Bénédicte Giusti-Savelli présente Le Dimanche des Mères de Graham Swift, publié dans la collection « du monde entier » des éditions Gallimard. 

«  C’était le 30 mars. Un dimanche. Un jour que l’on appelait le dimanche des mères. » Nous sommes en Angleterre, en 1924 et cette journée est octroyée aux domestiques pour qu’ils aillent rendre visite à leur mère. Mais Jane, jeune domestique de 22 ans, narratrice de ce récit, est orpheline ; c’est Paul, son amant depuis sept ans, jeune homme de bonne famille qu’elle ira voir une dernière fois : ultime rencontre, puisqu’il doit épouser quinze jours plus tard une jeune fille de son rang et a décidé de mettre fin à leur relation. Le roman se concentre sur cette dernière entrevue entre Jane et Paul, sur cette journée exceptionnellement belle, trop belle au regard du terrible drame qui se produira et changera à jamais  le cours de l’existence de Jane.

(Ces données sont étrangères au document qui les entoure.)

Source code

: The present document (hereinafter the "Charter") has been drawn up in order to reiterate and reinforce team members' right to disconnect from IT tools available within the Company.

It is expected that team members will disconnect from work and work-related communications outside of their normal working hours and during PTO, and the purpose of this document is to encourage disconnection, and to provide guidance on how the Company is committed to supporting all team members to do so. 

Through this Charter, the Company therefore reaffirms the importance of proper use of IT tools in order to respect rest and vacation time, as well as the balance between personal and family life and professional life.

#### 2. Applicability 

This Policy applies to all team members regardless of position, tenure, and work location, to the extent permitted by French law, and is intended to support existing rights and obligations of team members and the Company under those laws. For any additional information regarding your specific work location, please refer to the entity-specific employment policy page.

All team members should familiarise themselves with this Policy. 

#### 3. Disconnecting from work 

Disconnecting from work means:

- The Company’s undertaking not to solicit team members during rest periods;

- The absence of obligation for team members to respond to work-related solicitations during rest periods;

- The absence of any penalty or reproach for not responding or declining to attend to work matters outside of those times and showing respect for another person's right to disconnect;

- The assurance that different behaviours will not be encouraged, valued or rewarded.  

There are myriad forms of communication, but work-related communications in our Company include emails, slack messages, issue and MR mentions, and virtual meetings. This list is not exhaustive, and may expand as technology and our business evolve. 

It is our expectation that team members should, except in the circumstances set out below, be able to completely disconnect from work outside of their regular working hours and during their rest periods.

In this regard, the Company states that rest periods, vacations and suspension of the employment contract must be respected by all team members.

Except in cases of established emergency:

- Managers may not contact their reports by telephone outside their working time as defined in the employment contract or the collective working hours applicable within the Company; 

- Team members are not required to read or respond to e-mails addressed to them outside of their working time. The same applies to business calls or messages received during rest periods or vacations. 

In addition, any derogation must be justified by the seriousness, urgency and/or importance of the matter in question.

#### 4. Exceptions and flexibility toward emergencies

On peut voir dans Le Dimanche des mères un roman social qui aborde de façon très subtile un rapport maitre/domestique en train de changer après le traumatisme de la première guerre mondiale, douloureusement présente encore dans chaque famille. La relation tarifée des premiers temps est devenue une histoire d’amour : une relation basée, certes, sur les non-dits, les silences, une relation tue – un fils de bonne famille ne peut aimer une domestique, une domestique peut difficilement concevoir être aimée d’un fils de bonne famille – mais une histoire d’amour malgré tout. Jane le sait, le sent et en aura l’assurance au cours de cette dernière étreinte ; cette journée sera littéralement celle du « dévoilement », chacun se révèlera à l’autre et à lui-même, dans une sensualité qui dira ce qui ne peut – ne doit –  être verbalisé.

Le Dimanche des mères est aussi un roman sur les mots, la lecture, la littérature, sur ce qu’est un écrivain et comment on devient artiste. Jane, en effet, n’est pas une domestique comme les autres : elle aime lire, emprunte les livres de son maitre, porte une attention particulière au langage, veille à trouver l’expression la plus juste lorsqu’elle s’exprime ou pense, regrette quand elle sent que les mots lui manquent. Cette acuité de Jane et sa présence au monde si singulière l’entraineront presque naturellement sur les voies de la littérature. Celle qui n’a pas de parents, qui ne sait rien de ses origines, qui ne sait pas qui elle est et pourrait ne rester qu’une servante parmi tant d’autres, va pourtant trouver sa place dans une société encore très hiérarchisée et sclérosée. « Peut-on ″traverser le miroir″ ? », s’interrogera Jane, devenir quelqu’un d’autre ? «  Tu iras au bal », exergue du roman, nous donne la réponse : elle saura « franchir une barrière insurmontable » pour réaliser son « plus grand accomplissement » et devenir celle qu’elle pressent être.

« Once upon a time », (trop) simplement traduit par « autrefois », ouvre ce récit : Le Dimanche des mères est effectivement un conte qui relate une de ces journées, comme hors du temps, dont on sait qu’elles n’existeront plus mais qui vous transforment et vous hantent, qui peuvent décider de toute une vie et qui feront de Jane une femme libre. 

Les incursions régulières dans le passé et le futur de Jane, la répétition de certaines scènes construisent progressivement ce portrait de femme dans une fluidité quasi musicale. Graham Swift nous peint une journée aussi radieuse que terrible et offre un livre lumineux.

Informations utiles

Graham Swift, Le Dimanche des mères, Paris, Gallimard, coll. « du monde entier », 2017, 14,50 euros.